Look through the records and report how many lines include the word "false", with no other words.

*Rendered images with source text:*
******

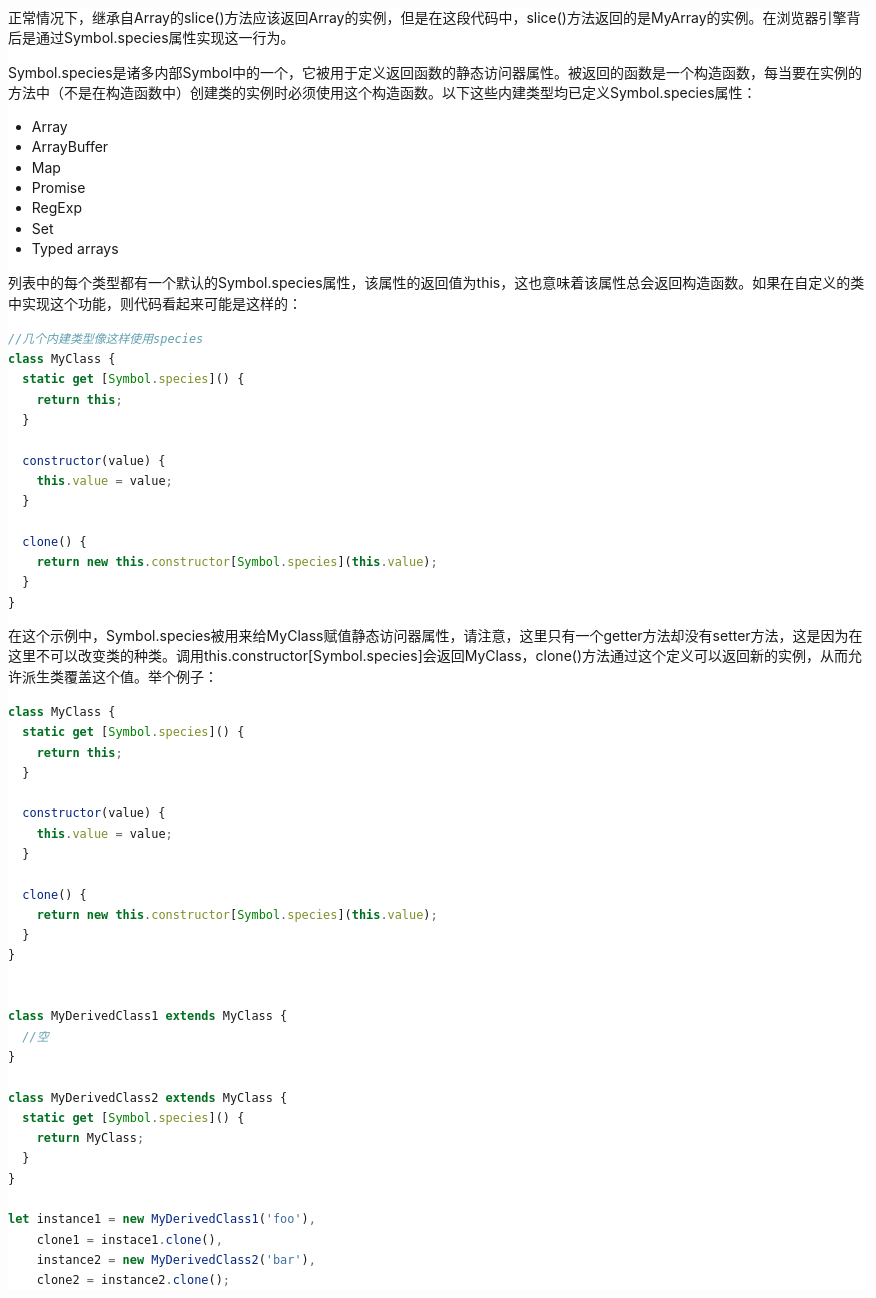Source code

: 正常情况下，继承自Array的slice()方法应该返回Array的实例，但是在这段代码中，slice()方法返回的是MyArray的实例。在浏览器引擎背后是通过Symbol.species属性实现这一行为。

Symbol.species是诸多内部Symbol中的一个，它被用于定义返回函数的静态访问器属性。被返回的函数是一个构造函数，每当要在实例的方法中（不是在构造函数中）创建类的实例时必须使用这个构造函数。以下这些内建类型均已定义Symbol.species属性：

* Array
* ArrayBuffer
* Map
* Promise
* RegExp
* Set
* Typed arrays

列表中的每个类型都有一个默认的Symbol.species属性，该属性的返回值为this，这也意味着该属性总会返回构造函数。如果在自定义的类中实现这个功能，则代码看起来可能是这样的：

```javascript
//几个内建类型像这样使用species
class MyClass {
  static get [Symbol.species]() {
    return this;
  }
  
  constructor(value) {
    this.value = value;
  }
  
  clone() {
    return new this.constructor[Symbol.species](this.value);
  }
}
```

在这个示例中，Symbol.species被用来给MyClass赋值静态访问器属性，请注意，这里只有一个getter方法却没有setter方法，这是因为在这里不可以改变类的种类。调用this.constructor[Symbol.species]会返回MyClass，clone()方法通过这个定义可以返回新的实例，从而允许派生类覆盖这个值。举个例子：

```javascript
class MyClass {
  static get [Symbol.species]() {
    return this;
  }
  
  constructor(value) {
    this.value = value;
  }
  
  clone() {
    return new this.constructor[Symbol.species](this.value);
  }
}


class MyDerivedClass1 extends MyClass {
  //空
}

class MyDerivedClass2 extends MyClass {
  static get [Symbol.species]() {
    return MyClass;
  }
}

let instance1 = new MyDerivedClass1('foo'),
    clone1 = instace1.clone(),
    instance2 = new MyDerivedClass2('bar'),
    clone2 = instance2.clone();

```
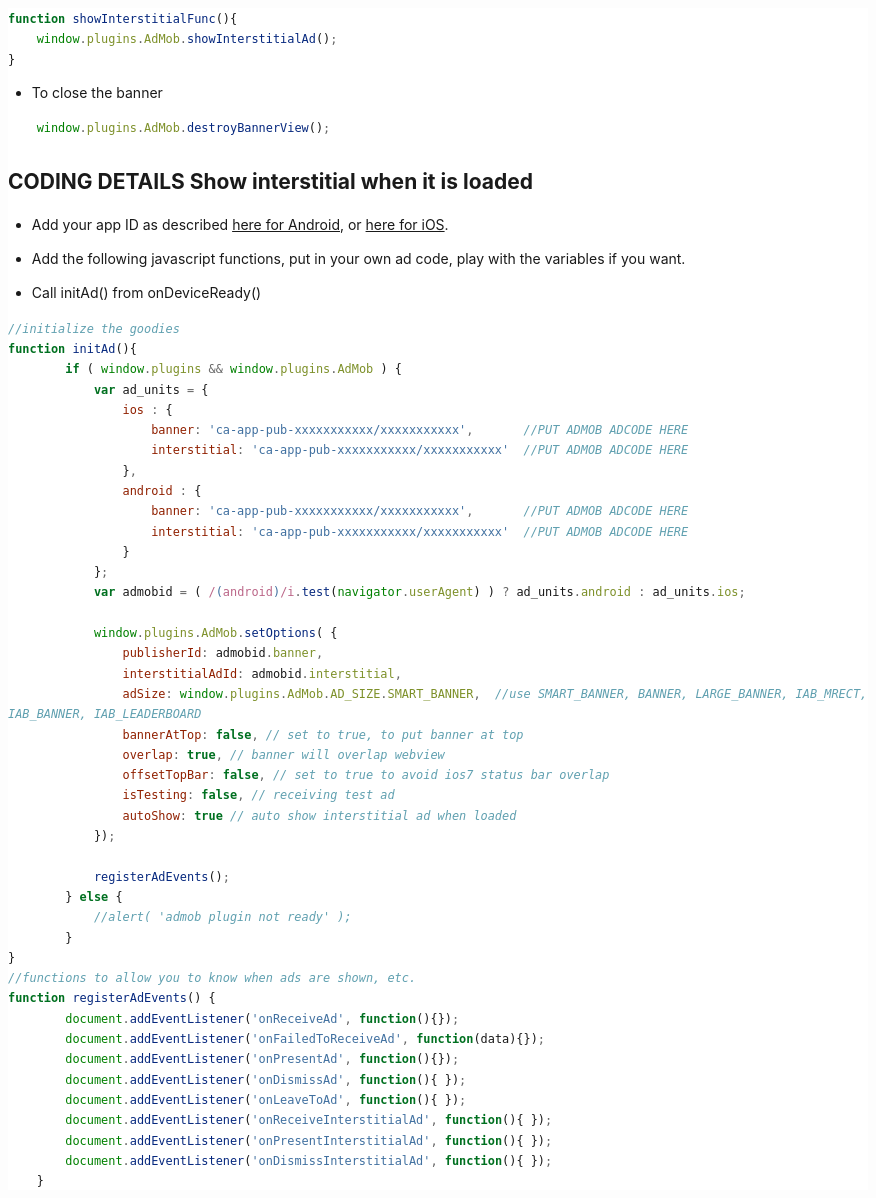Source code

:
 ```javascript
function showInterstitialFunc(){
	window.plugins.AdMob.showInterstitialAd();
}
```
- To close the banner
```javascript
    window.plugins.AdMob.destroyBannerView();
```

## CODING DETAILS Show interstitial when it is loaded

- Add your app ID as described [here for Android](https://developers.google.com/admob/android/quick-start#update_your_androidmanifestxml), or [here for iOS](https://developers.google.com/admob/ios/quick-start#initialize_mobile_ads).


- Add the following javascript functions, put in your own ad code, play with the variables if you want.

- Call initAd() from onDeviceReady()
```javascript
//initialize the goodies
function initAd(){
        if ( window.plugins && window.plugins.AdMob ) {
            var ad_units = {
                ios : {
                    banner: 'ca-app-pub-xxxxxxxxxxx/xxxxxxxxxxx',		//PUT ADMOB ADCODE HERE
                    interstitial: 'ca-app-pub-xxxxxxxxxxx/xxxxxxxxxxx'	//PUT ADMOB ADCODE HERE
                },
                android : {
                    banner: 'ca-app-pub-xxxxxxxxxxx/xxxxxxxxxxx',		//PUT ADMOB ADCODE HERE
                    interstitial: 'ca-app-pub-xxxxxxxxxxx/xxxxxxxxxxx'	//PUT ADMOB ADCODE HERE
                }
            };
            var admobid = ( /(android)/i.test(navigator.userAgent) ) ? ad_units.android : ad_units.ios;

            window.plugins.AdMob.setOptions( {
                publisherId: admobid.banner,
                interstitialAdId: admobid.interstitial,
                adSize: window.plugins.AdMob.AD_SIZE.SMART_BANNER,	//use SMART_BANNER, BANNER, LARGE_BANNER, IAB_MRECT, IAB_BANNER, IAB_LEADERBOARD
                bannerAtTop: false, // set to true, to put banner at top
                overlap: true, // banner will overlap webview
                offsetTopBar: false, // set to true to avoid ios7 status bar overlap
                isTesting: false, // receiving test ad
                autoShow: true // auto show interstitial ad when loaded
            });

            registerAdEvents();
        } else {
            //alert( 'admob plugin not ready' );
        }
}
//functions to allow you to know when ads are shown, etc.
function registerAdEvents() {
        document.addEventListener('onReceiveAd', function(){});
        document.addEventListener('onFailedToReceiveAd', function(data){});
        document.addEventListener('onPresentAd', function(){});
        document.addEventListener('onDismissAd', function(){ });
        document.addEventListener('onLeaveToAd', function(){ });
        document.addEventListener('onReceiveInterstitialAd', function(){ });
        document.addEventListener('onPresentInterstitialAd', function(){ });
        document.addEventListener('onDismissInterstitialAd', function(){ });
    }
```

******

*Reply to the exercise:* 3